• Source text:
Outside Markets as of 6:15am: Dollar Index down 0.0530 at 79.8500; Euro up 0.00130 at 1.37580; S&P’s are up 7.25 at 1880.75; Dow futures are up 57.00 at 16,582.00; 10-yr futures are down 0.10%; The Nikkei closed down 0.35% at 14,149.52; The DAX Is up 0.93% at 9,670.87; The IBEX-35 is up 0.54% at 10,543.60; The Russian MICEX is down 0.03% at 1,370.96; Gold is up $7.60 at $1295.20; Copper is up $6.60 at $314.90; Crude Oil is up $0.44 at $100.44; Heating Oil is up $0.0237 at $2.9305; Paris Milling Wheat is down €2.75 at €204.50/MT.
Global equities are mostly firmer to start the week despite renewed tension in Ukraine after Pro-Russian forces in eastern Ukraine declared victory in a disputed referendum Sunday. The referendum vote for independence was conducted amidst chaotic and sometimes violent conditions, rendering its outcome next to useless, but these facts didn’t provide Ukraine any solace. The political farce increases the chances the US and Europe could unleash another round of sectoral sanctions, but markets don’t seem too concerned today. The Bloomberg Economic Surprise Index reached a 3.5 month high on Thursday of 0.092, showing better than expected data as of late. Data points in the US this week will include April Retail Sales (+0.4%), The May Empire Manufacturing Survey (+4.7-6.0), April Housing Starts (+3.7 to 981,000) and Consumer Confidence (+0.4 to +84.5). John Deere reports earnings Wednesday.
Rain over the weekend and more rain this morning across Midwest growing areas as fieldwork is pretty much at a standstill from one of the corn belt to the other. Over the weekend, multiple states saw 1.0”+ totals fall with a big portion of KS receiving solid rainfalls and milder temperatures. W-NE even saw snow last night and this morning. Rainfall the next 5-days will be heaviest in the eastern corn belt where totals as high as 1.5-3.0” is expected to fall. The WCB will be a bit drier, but still has chances of intermittent showers through mid-week. No real heat to speak of like many states would like to see, although temps in the southern plains will moderate nicely with the highest temperatures in TX the next 5-days in the 80’s to lower 90’s while KS sees mainly 60’s with a few low 70’s. In driving from C-SD to the Twin Cities over the weekend, definitely a lot of planting and fieldwork left to accomplish. ND/SD/MN is in need of heat and a lack of rain for about 7-10 days to get caught up. Below normal temps remain the feature through the 6-15 day period for the upper-Midwest. Precip is mixed.

• Supplied entries:
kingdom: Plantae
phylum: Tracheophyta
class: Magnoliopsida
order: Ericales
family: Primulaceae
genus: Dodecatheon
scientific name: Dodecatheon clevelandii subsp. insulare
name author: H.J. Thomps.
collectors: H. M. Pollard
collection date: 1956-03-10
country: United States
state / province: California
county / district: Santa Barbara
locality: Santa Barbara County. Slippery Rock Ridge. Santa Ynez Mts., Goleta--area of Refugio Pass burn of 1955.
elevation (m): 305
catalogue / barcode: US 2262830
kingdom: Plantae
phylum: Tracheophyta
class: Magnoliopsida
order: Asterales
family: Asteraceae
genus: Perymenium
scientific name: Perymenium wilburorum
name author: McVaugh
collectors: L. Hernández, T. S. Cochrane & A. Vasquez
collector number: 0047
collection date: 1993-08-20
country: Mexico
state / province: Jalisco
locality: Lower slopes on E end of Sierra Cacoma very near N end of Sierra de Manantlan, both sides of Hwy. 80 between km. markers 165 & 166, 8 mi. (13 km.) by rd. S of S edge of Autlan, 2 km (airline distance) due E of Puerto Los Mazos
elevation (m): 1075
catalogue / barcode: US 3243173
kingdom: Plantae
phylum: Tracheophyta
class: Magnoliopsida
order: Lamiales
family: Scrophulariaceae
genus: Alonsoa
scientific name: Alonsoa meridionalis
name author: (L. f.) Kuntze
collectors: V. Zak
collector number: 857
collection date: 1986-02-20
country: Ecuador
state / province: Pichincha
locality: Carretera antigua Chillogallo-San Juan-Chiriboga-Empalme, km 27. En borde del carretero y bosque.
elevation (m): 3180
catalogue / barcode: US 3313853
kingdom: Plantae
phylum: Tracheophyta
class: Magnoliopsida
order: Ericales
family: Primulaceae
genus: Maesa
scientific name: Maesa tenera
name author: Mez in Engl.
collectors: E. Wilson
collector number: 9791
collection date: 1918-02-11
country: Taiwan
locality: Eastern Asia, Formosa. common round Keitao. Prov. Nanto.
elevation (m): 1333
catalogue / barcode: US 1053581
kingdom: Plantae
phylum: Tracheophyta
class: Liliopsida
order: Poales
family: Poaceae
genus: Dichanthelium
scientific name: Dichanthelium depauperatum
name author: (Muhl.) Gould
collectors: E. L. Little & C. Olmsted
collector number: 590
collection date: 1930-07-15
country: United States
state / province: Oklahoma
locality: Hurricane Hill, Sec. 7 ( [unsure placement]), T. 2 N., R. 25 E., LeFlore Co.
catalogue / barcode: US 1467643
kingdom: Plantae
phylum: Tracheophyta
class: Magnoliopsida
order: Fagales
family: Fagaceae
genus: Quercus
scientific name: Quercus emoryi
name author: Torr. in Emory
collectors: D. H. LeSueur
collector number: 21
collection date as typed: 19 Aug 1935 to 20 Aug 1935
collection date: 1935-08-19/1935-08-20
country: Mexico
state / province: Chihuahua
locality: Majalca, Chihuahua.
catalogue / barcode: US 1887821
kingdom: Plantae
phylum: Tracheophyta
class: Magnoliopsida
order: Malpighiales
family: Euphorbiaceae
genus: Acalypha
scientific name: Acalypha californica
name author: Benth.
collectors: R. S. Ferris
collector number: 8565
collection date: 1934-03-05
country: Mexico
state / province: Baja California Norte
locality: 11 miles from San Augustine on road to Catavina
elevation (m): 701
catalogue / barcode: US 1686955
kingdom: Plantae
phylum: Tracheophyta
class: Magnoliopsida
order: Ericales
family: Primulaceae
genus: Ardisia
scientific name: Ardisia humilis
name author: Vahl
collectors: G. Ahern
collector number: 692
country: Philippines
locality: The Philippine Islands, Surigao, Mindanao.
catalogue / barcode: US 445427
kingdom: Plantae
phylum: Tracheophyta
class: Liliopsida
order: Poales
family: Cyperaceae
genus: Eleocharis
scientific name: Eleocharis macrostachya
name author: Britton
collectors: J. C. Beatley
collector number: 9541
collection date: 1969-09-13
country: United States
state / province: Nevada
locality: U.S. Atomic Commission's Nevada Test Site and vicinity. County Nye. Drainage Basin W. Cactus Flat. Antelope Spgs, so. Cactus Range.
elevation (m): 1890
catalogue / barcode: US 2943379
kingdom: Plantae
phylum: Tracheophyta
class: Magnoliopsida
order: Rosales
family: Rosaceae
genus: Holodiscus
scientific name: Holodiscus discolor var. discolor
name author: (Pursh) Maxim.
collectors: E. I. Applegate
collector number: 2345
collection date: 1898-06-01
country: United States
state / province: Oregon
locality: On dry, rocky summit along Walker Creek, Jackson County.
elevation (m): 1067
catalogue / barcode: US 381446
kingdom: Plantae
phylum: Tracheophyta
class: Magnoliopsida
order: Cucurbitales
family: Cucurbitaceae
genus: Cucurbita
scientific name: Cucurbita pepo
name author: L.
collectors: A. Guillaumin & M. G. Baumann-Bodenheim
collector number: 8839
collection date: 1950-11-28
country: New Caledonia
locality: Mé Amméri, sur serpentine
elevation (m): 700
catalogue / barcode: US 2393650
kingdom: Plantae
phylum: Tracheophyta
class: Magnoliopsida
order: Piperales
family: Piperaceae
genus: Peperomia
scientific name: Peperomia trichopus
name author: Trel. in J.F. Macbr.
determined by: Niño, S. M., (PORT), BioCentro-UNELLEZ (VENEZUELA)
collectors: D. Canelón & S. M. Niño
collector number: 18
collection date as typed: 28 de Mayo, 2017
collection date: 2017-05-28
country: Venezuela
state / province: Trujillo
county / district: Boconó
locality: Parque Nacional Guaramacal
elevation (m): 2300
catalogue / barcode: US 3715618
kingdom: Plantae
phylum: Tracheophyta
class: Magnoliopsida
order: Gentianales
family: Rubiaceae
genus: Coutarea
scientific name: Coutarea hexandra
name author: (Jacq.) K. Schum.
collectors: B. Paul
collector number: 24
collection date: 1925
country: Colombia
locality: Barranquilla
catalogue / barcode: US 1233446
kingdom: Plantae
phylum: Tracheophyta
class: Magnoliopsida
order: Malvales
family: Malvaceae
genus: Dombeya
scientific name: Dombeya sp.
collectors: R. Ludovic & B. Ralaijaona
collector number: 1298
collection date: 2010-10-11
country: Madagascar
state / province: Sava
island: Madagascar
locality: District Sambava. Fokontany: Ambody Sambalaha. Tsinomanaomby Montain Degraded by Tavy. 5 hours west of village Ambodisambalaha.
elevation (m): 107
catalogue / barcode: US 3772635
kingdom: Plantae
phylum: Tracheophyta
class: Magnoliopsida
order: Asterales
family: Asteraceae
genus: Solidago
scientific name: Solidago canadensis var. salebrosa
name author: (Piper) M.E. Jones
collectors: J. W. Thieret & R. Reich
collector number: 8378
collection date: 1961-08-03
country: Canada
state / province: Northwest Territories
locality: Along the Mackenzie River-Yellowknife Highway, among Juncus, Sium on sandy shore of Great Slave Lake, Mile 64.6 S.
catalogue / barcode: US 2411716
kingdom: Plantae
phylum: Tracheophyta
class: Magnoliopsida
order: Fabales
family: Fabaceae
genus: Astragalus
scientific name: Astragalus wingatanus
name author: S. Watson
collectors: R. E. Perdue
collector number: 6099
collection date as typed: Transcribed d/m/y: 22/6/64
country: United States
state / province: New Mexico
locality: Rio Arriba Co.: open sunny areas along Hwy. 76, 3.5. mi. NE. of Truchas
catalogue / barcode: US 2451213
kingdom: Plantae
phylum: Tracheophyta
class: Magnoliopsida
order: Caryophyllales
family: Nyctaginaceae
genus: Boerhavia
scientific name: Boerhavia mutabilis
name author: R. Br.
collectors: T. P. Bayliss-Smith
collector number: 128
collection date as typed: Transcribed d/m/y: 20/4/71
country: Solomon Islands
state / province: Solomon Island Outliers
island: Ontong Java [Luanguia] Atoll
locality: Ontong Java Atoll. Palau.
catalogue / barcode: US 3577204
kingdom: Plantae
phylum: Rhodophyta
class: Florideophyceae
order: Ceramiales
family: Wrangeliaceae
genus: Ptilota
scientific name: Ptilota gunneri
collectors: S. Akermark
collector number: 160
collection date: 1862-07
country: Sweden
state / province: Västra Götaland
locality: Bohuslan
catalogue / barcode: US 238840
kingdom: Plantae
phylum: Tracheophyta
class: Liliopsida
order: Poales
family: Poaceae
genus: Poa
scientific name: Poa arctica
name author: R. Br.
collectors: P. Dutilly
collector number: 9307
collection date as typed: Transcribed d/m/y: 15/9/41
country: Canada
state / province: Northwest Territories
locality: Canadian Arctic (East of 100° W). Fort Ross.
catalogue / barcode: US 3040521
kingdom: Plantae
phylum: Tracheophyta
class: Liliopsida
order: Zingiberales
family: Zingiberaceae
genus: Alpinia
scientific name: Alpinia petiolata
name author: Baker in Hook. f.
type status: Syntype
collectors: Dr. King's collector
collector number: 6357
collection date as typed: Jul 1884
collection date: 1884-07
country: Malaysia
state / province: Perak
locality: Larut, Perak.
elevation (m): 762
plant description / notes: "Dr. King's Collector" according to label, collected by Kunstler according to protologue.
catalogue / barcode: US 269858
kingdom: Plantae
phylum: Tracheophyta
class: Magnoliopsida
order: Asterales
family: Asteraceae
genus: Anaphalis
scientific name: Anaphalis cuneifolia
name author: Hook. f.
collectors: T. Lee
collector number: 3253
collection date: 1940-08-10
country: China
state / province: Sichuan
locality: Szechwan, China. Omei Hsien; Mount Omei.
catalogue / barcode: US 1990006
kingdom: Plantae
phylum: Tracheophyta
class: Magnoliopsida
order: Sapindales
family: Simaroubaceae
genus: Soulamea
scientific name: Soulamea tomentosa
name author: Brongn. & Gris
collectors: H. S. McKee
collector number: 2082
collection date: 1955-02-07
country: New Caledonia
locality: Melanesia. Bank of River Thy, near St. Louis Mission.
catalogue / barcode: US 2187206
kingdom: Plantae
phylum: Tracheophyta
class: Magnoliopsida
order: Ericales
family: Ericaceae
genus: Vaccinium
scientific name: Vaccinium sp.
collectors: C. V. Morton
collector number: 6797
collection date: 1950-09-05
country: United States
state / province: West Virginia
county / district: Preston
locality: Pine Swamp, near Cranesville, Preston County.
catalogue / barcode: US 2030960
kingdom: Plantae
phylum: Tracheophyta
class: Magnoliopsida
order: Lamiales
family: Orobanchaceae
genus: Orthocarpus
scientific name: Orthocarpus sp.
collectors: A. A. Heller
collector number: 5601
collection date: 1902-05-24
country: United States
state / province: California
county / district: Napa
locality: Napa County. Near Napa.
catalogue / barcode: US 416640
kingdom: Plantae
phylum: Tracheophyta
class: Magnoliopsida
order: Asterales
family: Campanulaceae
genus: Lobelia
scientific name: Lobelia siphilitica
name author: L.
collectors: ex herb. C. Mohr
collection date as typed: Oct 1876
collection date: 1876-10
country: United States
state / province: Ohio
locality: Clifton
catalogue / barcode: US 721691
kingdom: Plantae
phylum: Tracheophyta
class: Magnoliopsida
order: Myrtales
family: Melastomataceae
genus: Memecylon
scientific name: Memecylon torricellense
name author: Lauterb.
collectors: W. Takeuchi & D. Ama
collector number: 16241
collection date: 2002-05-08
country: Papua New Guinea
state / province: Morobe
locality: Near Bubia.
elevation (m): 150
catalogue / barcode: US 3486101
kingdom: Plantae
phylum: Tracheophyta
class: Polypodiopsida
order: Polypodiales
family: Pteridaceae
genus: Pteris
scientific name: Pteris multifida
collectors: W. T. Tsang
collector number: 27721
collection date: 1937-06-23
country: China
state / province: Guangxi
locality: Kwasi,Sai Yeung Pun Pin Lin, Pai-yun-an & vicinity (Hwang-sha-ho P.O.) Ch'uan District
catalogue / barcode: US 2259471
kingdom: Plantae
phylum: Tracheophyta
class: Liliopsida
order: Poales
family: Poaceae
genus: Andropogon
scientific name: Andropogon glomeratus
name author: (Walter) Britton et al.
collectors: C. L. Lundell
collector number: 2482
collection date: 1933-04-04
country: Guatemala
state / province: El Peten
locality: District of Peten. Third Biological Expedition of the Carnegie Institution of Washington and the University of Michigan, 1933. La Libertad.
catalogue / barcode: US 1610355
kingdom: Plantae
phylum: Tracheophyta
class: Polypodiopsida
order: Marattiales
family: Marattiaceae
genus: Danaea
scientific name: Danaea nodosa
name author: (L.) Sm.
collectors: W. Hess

• Work to be completed: According to the morning market report, which company reports earnings on Wednesday? The records have no role in this work.

• Worked answer: John Deere